To do
Please repeat the records below exactly, skipping any pictures.

** Working data follows **

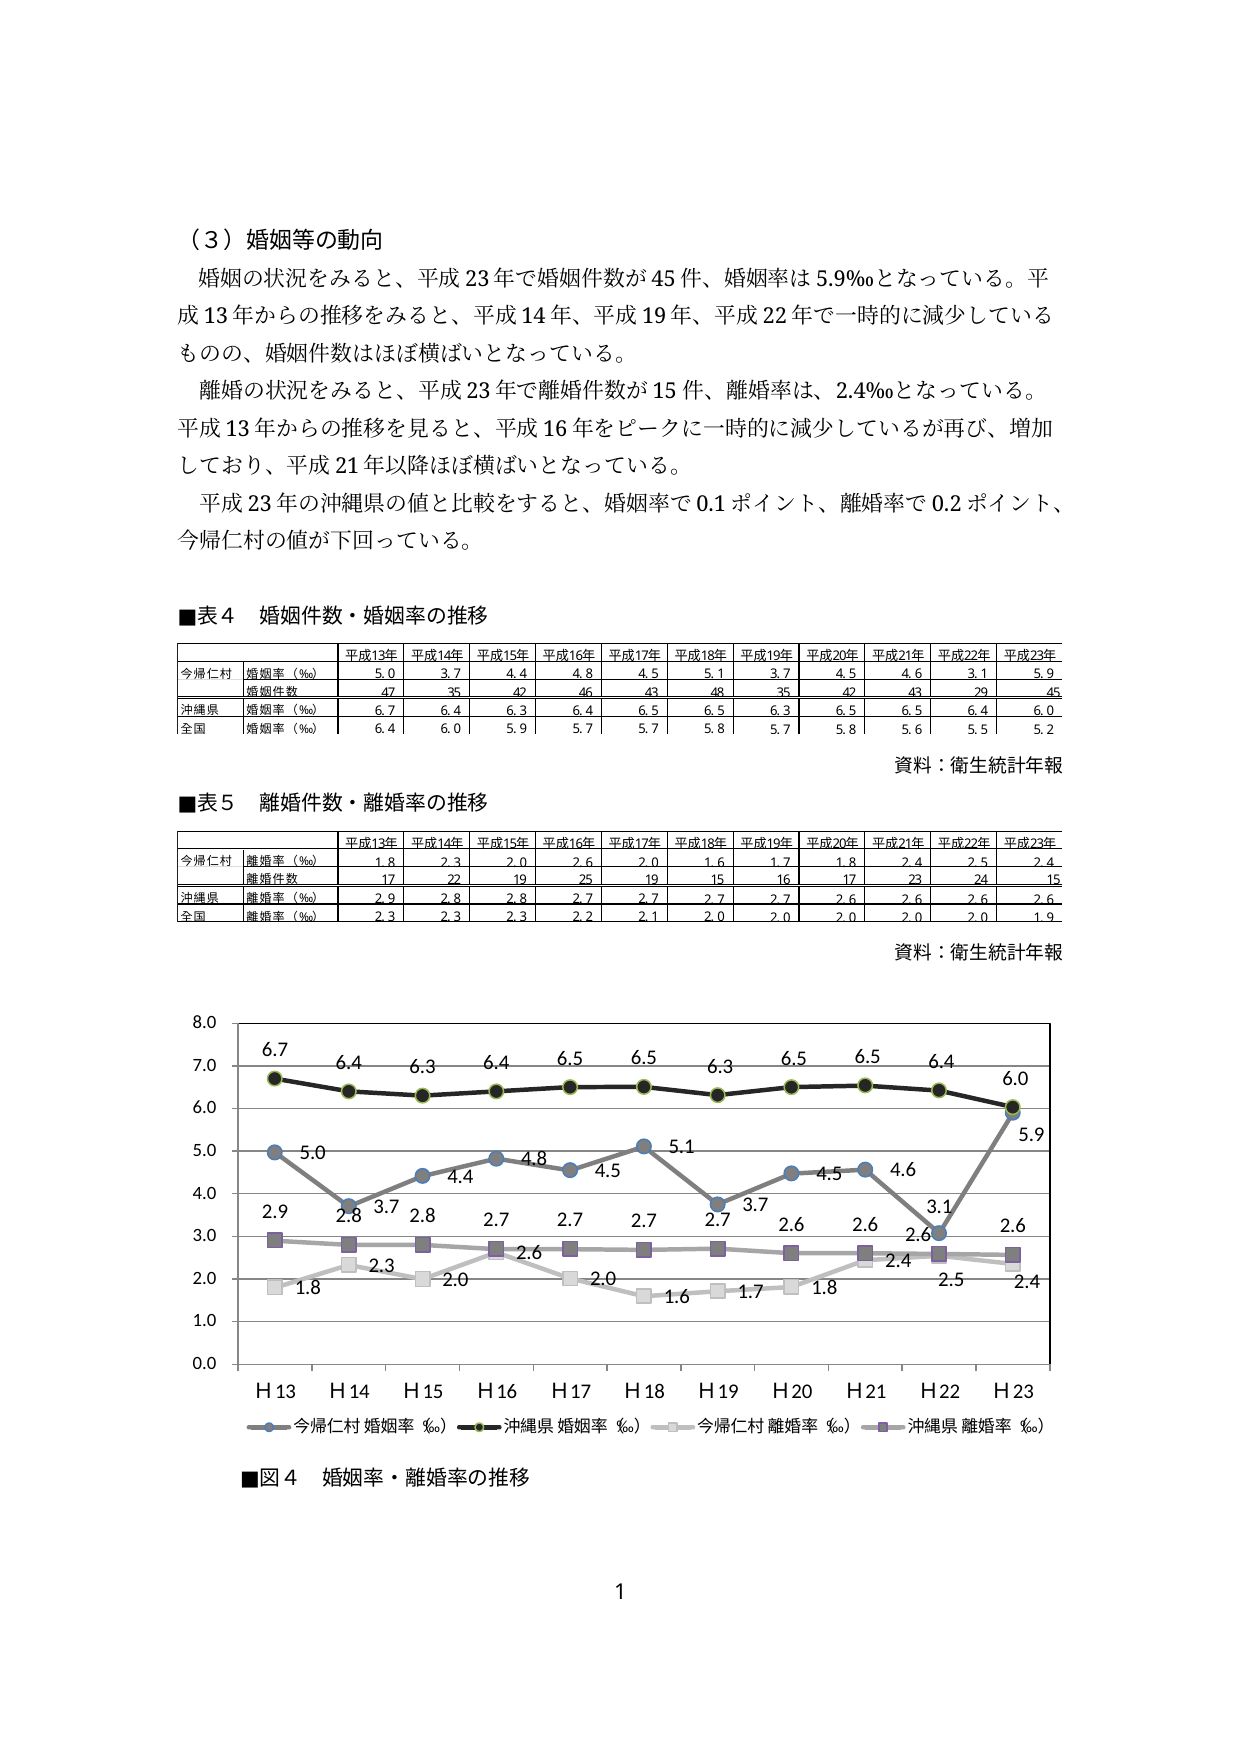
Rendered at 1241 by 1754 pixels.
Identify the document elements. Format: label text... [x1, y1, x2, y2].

text 資料：衛生統計年報 [177, 745, 1063, 783]
text 離婚の状況をみると、平成23年で離婚件数が15 件、離婚率は、2.4‰となっている。 [177, 370, 1063, 408]
text 平成13年からの推移を見ると、平成16年をピークに一時的に減少しているが再び、増加しており、平成21年以降ほぼ横ばいとなっている。 [177, 408, 1063, 483]
text ■表５ 離婚件数・離婚率の推移 [177, 783, 1063, 820]
text （３）婚姻等の動向 [177, 220, 1063, 258]
text 婚姻の状況をみると、平成23年で婚姻件数が45件、婚姻率は5.9‰となっている。平成13年からの推移をみると、平成14年、平成19年、平成22年で一時的に減少しているものの、婚姻件数はほぼ横ばいとなっている。 [177, 258, 1063, 370]
text 平成23年の沖縄県の値と比較をすると、婚姻率で0.1ポイント、離婚率で0.2ポイント、今帰仁村の値が下回っている。 [177, 483, 1063, 558]
text 資料：衛生統計年報 [177, 933, 1063, 970]
text ■図４ 婚姻率・離婚率の推移 [177, 1458, 1063, 1495]
text ■表４ 婚姻件数・婚姻率の推移 [177, 595, 1063, 633]
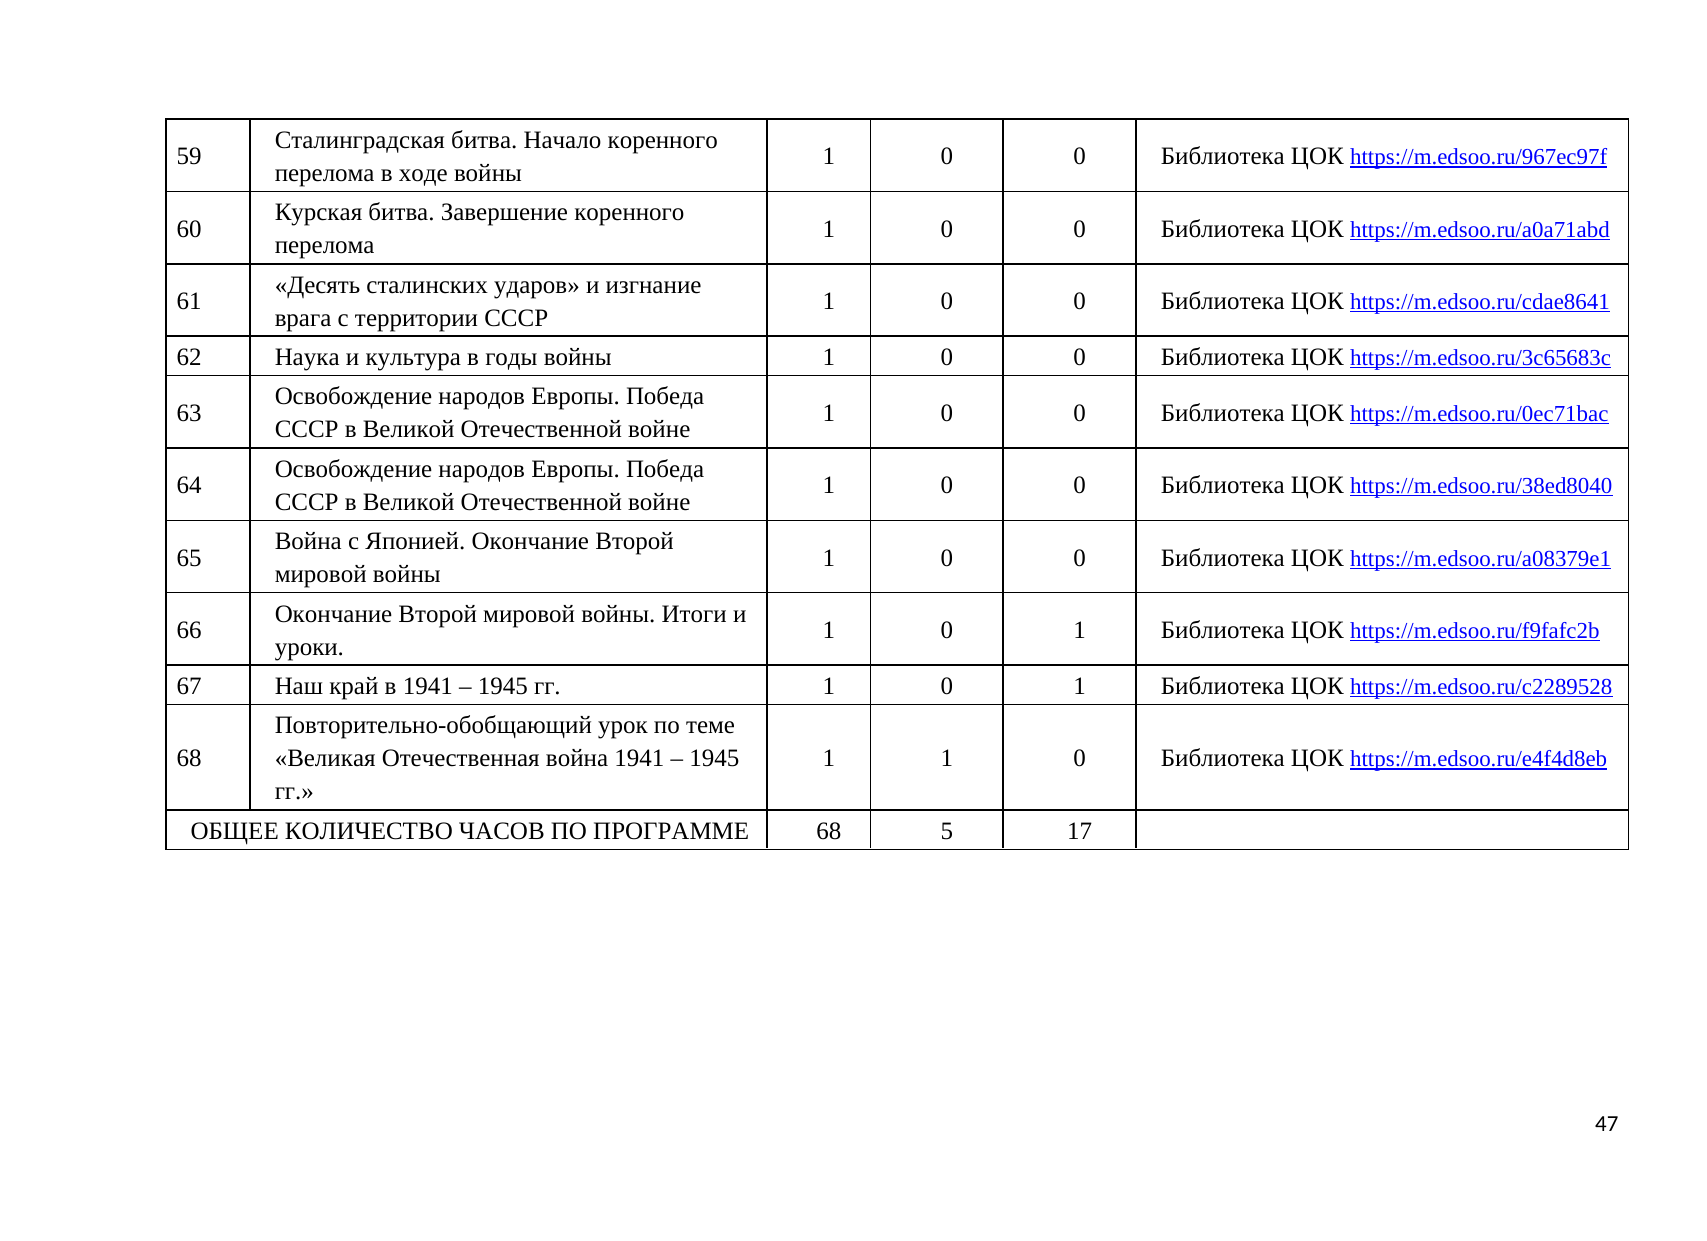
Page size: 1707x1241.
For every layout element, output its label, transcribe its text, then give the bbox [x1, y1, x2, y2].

** End of Working data **

Completed exercise
Rendered at 1241 by 1754 pixels.
Identify the document elements. Format: label text... [x1, y1, x2, y2].

text 資料：衛生統計年報 [177, 745, 1063, 783]
text 離婚の状況をみると、平成23年で離婚件数が15 件、離婚率は、2.4‰となっている。 [177, 370, 1063, 408]
text 平成13年からの推移を見ると、平成16年をピークに一時的に減少しているが再び、増加しており、平成21年以降ほぼ横ばいとなっている。 [177, 408, 1063, 483]
text ■表５ 離婚件数・離婚率の推移 [177, 783, 1063, 820]
text （３）婚姻等の動向 [177, 220, 1063, 258]
text 婚姻の状況をみると、平成23年で婚姻件数が45件、婚姻率は5.9‰となっている。平成13年からの推移をみると、平成14年、平成19年、平成22年で一時的に減少しているものの、婚姻件数はほぼ横ばいとなっている。 [177, 258, 1063, 370]
text 平成23年の沖縄県の値と比較をすると、婚姻率で0.1ポイント、離婚率で0.2ポイント、今帰仁村の値が下回っている。 [177, 483, 1063, 558]
text 資料：衛生統計年報 [177, 933, 1063, 970]
text ■図４ 婚姻率・離婚率の推移 [177, 1458, 1063, 1495]
text ■表４ 婚姻件数・婚姻率の推移 [177, 595, 1063, 633]
Page size: 1707x1241.
For every layout element, output its label, transcribe its text, then give the bbox [x1, y1, x2, y2].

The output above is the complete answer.